Pro-independence CDR activist groups called protests that have drawn around a thousand people to the areas around the mountain of Montjuic. The demonstrators cut traffic at the Plaça d'Espanya roundabout while they awaited the arrival of the Spanish king.
The march was called for 5pm at Plaça d'Espanya. The busy intersection very quickly filled with protesters and anti-monarchist slogans. "Bourbon, Francoist and terrorist", chorused members of the CDRs (Committees for Defence of the Republic).
One protestor burned a Spanish flag.
Many of those attending the rally are carrying pictures of the monarch and banging pots and pans.
More than a thousand people cut the Avinguda Reina Maria Cristina and marched towards the MNAC museum, at the entrance to the large Montjüic park, where the inaugural dinner for the Mobile World Congress is being held. These protesters were constantly controlled by a police cordon.
The CDR protest reached as far as Plaça Carles Buïgas, about 100 metres from the dinner venue, but from here the Catalan Mossos police did not allow them to move forward. For this reason, they turned tail and went back to the Plaça d'Espanya.
There, the protesters once again cut traffic by placing city council barriers on the road.

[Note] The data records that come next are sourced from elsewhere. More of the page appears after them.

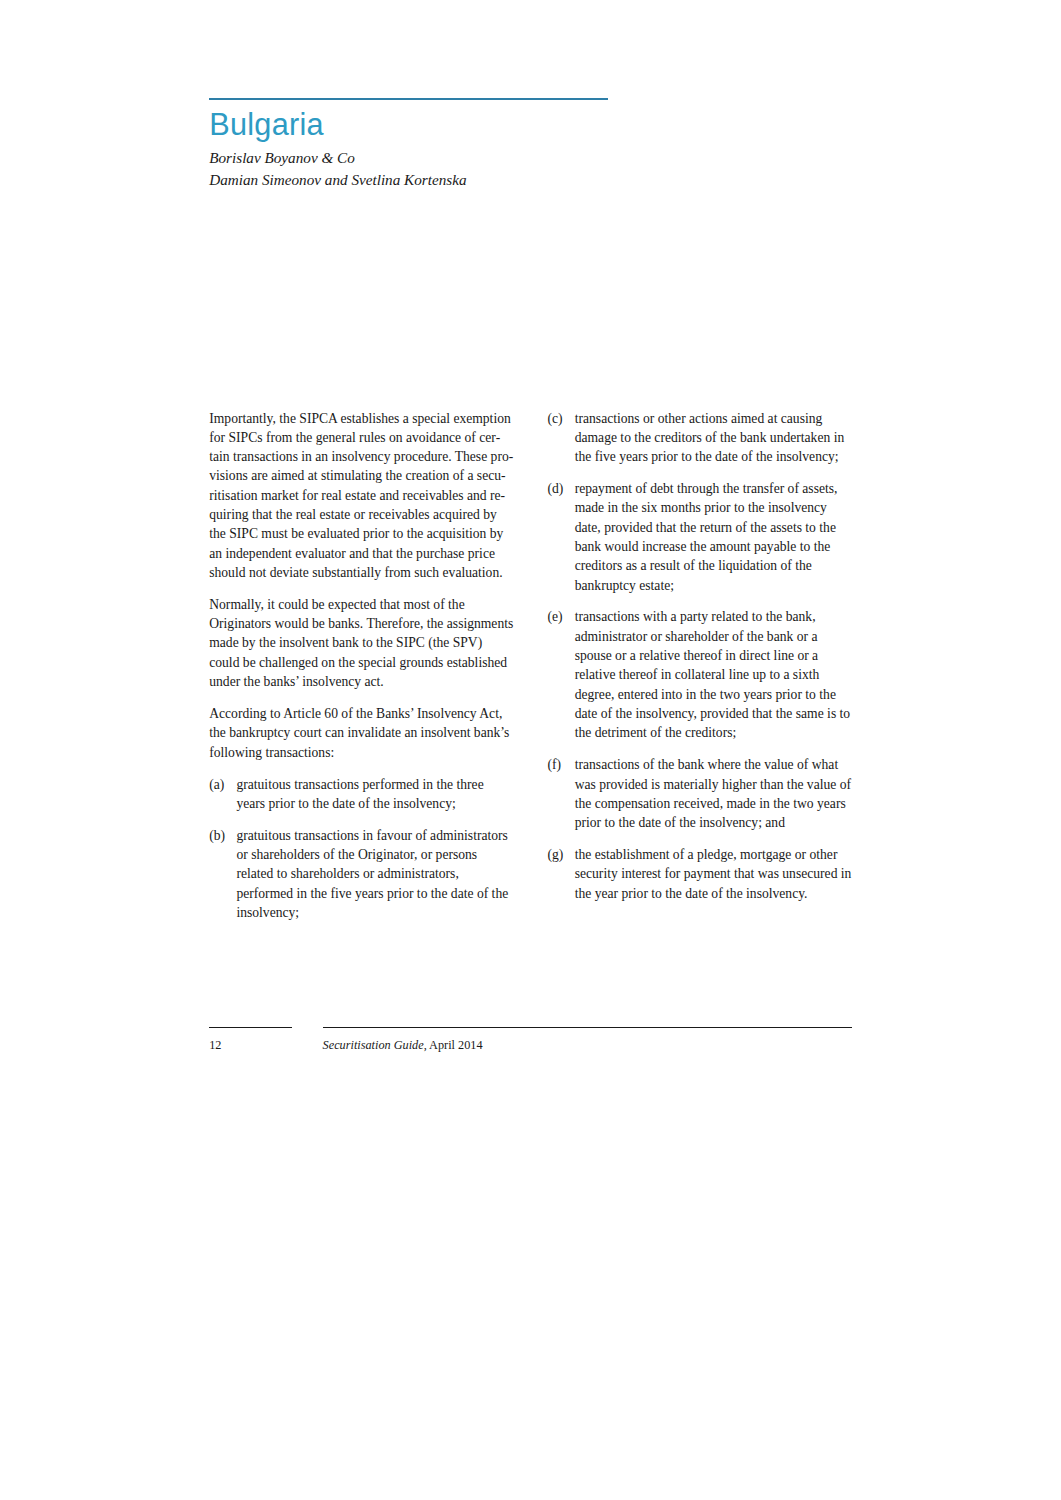Bulgaria
Borislav Boyanov & Co
Damian Simeonov and Svetlina Kortenska
Importantly, the SIPCA establishes a special exemption for SIPCs from the general rules on avoidance of certain transactions in an insolvency procedure. These provisions are aimed at stimulating the creation of a securitisation market for real estate and receivables and requiring that the real estate or receivables acquired by the SIPC must be evaluated prior to the acquisition by an independent evaluator and that the purchase price should not deviate substantially from such evaluation.
Normally, it could be expected that most of the Originators would be banks. Therefore, the assignments made by the insolvent bank to the SIPC (the SPV) could be challenged on the special grounds established under the banks’ insolvency act.
According to Article 60 of the Banks’ Insolvency Act, the bankruptcy court can invalidate an insolvent bank’s following transactions:
gratuitous transactions performed in the three years prior to the date of the insolvency;
gratuitous transactions in favour of administrators or shareholders of the Originator, or persons related to shareholders or administrators, performed in the five years prior to the date of the insolvency;
transactions or other actions aimed at causing damage to the creditors of the bank undertaken in the five years prior to the date of the insolvency;
repayment of debt through the transfer of assets, made in the six months prior to the insolvency date, provided that the return of the assets to the bank would increase the amount payable to the creditors as a result of the liquidation of the bankruptcy estate;
transactions with a party related to the bank, administrator or shareholder of the bank or a spouse or a relative thereof in direct line or a relative thereof in collateral line up to a sixth degree, entered into in the two years prior to the date of the insolvency, provided that the same is to the detriment of the creditors;
transactions of the bank where the value of what was provided is materially higher than the value of the compensation received, made in the two years prior to the date of the insolvency; and
the establishment of a pledge, mortgage or other security interest for payment that was unsecured in the year prior to the date of the insolvency.
12 Securitisation Guide, April 2014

The CDRs had called the protest to oppose the presence of Spain's king Felipe VI at the opening dinner for the event, the world's largest mobile trade fair. They encouraged the public to tell the monarch he was "not welcome" and that Catalans are not his "subjects."
In a press statement, Catalonia's CDRs said that Felipe VI "is not welcome" as he is the head of a state of a "demophobic, authoritarian, sexist and Francoist" Kingdom of Spain. The CDRs remind the public that the Spanish monarchy was imposed on the country by the "last fascist dictatorship in Europe", and the king represents a state that "keeps peoples and individuals imprisoned" and "imposes itself on us to keep the other dictatorship in power" - that of the "capital interests of the IBEX-35 share index."
After several hours on the streets, the CDRs called off the protests, alleging that Catalonia's Mossos d'Esquadra police and the Catalan government were "once again" protecting the Spanish regime of 1978.
Recent surveys have shown that the vast majority of Catalans would prefer to be governed as a republic rather than a monarchy. The popularity of Felipe VI has progressively fallen in Catalonia over the five years of his reign, and especially after his hard-line speech on October 3rd 2017 following the independence referendum.